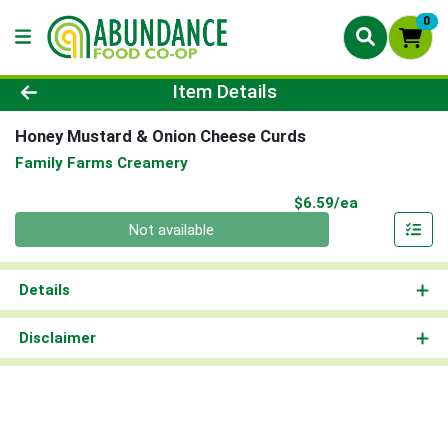
0
Product Details Page
Item Details
Honey Mustard & Onion Cheese Curds
Family Farms Creamery
Product Pri
$6.59/ea
Quantity 0
Not available
Details
Disclaimer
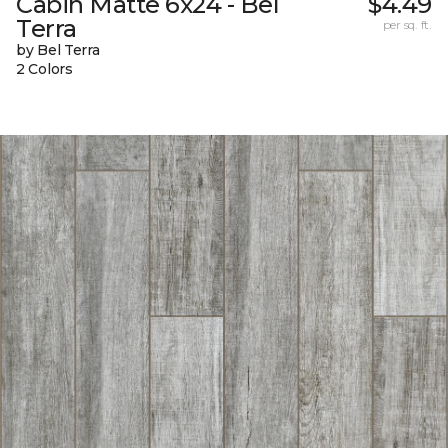
Cabin Matte 6x24 - Bel
$4.49
Terra
per sq. ft.
by Bel Terra
2 Colors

■ The problem:
Beginning at the line containing "Product Pri", restate every line through the end of the material above exactly; omit the pictures.

■ Task answer:
Product Pri
$6.59/ea
Quantity 0
Not available
Details
Disclaimer
Cabin Matte 6x24 - Bel
$4.49
Terra
per sq. ft.
by Bel Terra
2 Colors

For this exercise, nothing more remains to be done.